Külli Prillop (University of Tartu)
Digi-OWLDI: Five centuries of written Estonian vocabulary, morphology and phonology

Written Estonian is five centuries old. The written language has gone through many lexical, morphological and orthographic changes, for which reason the old texts are not fully understandable to most contemporary readers.

Many old texts are digitized but the audience of the texts is limited due to the hard to understand language.

Digi-OWLDI (old written language dictionary) helps to preserve all the valuable information stored in old Estonian texts. The dictionary offers knowledge about the development of written Estonian words; it describes meaning changes as well as sound changes in word forms.

Digi-OWLDI is an essential tool for everyone who wants to delve into the fascinating old Estonian texts.

Mari Sarv (Estonian Literary Museum)
Source documents in the cultural process: Estonian materials in the collections and databases of the Estonian Literary Museum

Research in the framework of the project focuses on sources (or their creation) that, according to researchers of the Estonian Literary Museum, reflect important phenomena in Estonian culture. Two main foci of the research are (1) manifestations of the tensions and bottlenecks of society in cultural expression, including on the basis of the egodocuments of key-persons in cultural history, (2) reflections of the changes in worldwiew in cultural texts and variativity of folkloric texts.

The project supports implementation of digital methods and international standards in the management, publication and research of archival sources.
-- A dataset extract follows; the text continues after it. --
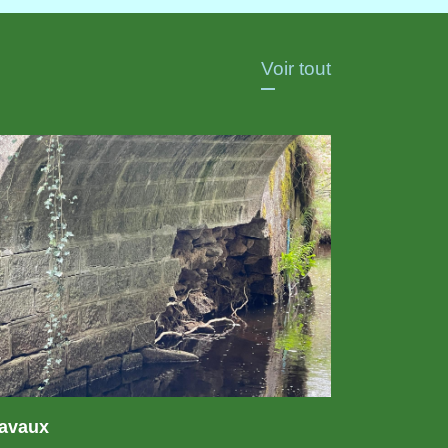
Voir tout
ravaux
The use of existing and emerging research corpora and databases and possibilities of computational analysis will allow for an increasingly better and more evidence-based overview of the various aspects of the information stored in the collections of ELM, as well as of changes in society, culture, mindsets.

Mari Tõrv (University of Tartu)
The Ethnic History of Estonian Peoples in the light of new research

The Project „EREA II“ is about the core question of humanities – who we are and where we come from. “EREA II” will launch a unique digital platform to present the newest scientific results and critical synthesis about the ethnic history of Estonian peoples. This multi-disciplinary project assembles the data from archaeology, history, genetics, linguistics, folkloristics, ethnology and geography enabling more precise and versatile conclusions and generalisations to comprehend the processes behind the formation of Estonian peoples from the first inhabitants to time of rapid changes in 21st century. “EREA II” assembles the data available in different scientific/research collections, databases and archives through the presentation of new interpretations about the ethnic history of Estonian peoples and makes it accessible to the general public in Estonia and to the international scientific community.
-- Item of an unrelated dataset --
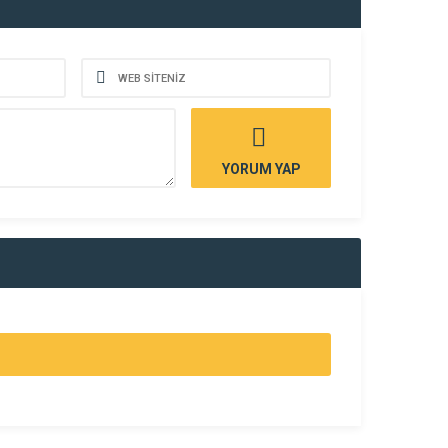
YORUM YAP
Virve-Anneli Vihman (University of Tartu)
Teen speak in Estonia

Teenagers are innovative language users and can inspire broader language change, although their role in language change is still unclear. Hence, it is vital to investigate teenagers’ language usage in order to describe youth language and culture, research language innovation and better understand longer-lasting linguistic and social processes. Today, a great proportion of youth interaction and language practices take place in online environments. Unfortunately, we have little information on teenagers’ spoken language and ‘netspeak’ in Estonia. This project (Teenspeak in Estonia, TeKE) will investigate youth language, aiming to produce the first systematic Estonian corpus of teenagers’ spoken and Internet language, and to thereby inspire further research on teenagers’ language use in Estonia. The project undertakes to investigate language use and code-switching among teenagers, explore language variation by age, gender and region, and compare netspeak to spoken language.